This has GOT to stop.

The incident in Qana today is the latest of a catalogue of events which communicates the obvious – there are no winners in war. The battle of spin has raged across the international community with the US, Israel and Tony Blair making use of one set of language and Iran and Hezbollah another, while hundreds of civilians of at least two nationalities and five religions are slaughtered. The talk, the delays, the endless talk, but no-one seems to genuinely care about the people, both Israeli and Lebanese, either losing their lives or livelihoods or in fear of doing so.

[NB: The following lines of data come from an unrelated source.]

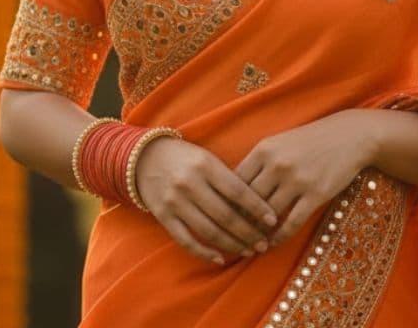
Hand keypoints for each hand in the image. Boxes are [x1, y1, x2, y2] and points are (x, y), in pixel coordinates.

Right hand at [134, 135, 278, 265]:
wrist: (144, 157)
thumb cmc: (185, 158)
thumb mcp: (207, 158)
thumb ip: (227, 178)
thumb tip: (257, 206)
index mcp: (205, 165)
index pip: (237, 190)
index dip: (257, 207)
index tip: (273, 220)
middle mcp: (190, 184)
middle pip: (225, 215)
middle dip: (248, 232)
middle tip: (264, 244)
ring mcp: (175, 202)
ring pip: (209, 231)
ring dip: (232, 244)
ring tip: (248, 251)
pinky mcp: (163, 216)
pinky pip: (186, 240)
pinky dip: (204, 252)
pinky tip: (221, 259)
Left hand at [234, 110, 375, 248]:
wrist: (350, 136)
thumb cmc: (309, 141)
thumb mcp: (279, 143)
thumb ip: (257, 162)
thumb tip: (232, 190)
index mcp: (263, 149)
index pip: (234, 182)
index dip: (226, 203)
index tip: (223, 218)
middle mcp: (277, 164)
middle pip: (248, 201)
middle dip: (239, 222)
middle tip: (233, 237)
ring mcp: (297, 180)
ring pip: (267, 215)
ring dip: (258, 232)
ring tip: (251, 243)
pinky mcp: (315, 194)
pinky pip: (291, 222)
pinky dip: (279, 236)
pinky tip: (273, 243)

The part which is of most concern is that some nations are immune to international law while others are persecuted by it. The case of Iran is interesting – unlike North Korea, Iran has not broken any international laws. Iran also has not violated any other country’s sovereignty. It has cooperated with the IAEA. However, the international community insist on moving the goalposts as a means to control Iran’s activities within what the US and several European countries consider an acceptable set of limits which they have in effect unilaterally imposed on Iran. The end result has been an increasingly entrenched position from Iran, and a feeling that abiding by the rules is useless as they will not be rewarded for it.

Israel has on four occasions invaded other countries, and at present illegally occupies part of Syria (Golan Heights) as well as the Palestinian territories, in contravention of UN resolution 242. They continue to receive billions of dollars of aid from the US, and we now know that the US is supplying deadly munitions to them via a compliant UK administration (which may soon fall from internal outrage about its complicity in this affair).

UN resolution 1559 (2005), which Israel and the US make considerable use of in their rhetoric, was passed in a set of circumstances where Lebanon was trying to shake off a foreign power which had dominated its political life for the previous 30 years. UN resolution 1441 (2002) was creatively interpreted to allow the US to go to war. Yet UN resolution 242 (1967) calling on Israel to retreat to its borders has been left to dry, and any attempt to pass any resolution criticising Israel today is vetoed by the US under the archaic post-war system which allowed the five leading countries to hold veto powers.

Is a war crime a war crime or not? The Lebanese president was certainly in no doubt of that when he addressed the media today. But who gets prosecuted? While Saddam’s war crimes case is wrapping up in Baghdad, complete with seemingly biased judge, questionable process and certain verdict, one can be fairly sure that the international community, whose first responsibility should be to the citizens of the world always, will dismiss this as some kind of mistake or justify it in terms of Hezbollah’s attacks on Israel. Those too are crimes against civilians that should be proscuted, but they probably will be – my question is why two civilians can die and one receives justice and the other a kick in the guts by wealthy Western leaders and their media entourages.

It is my hope that the Qana incident (actually the second Qana incident – the last atrocity there is documented in a link from the BBC story) will be a catalyst to stop the spin and help the people who need it most. Commission of unpunishable war crimes only gives rise to helpless anger and a desire to avenge, which in turn is a detriment to Israel’s future security needs.

Recommended reading:
* Philippe Sands (international jurist) – “Lawless World” – documents both the rise of international law and its abuse in recent years.
* Viewpoint from the Arab world (26 Jul) – found on another blog.

* Declaration: The author believes that Israel has the right to exist and a need for secure and peaceful existence within its borders. The author is only 3 generations removed from European Jews, at least 13 of whom died in Treblinka and Dachau, and fears the consequences of excessive Israeli force to its future security and that of a future viable Palestinian state. The author is also from Northern Ireland and is more than used to pointless standoffs where innocents on both sides die and both armed sides have their hands covered in blood.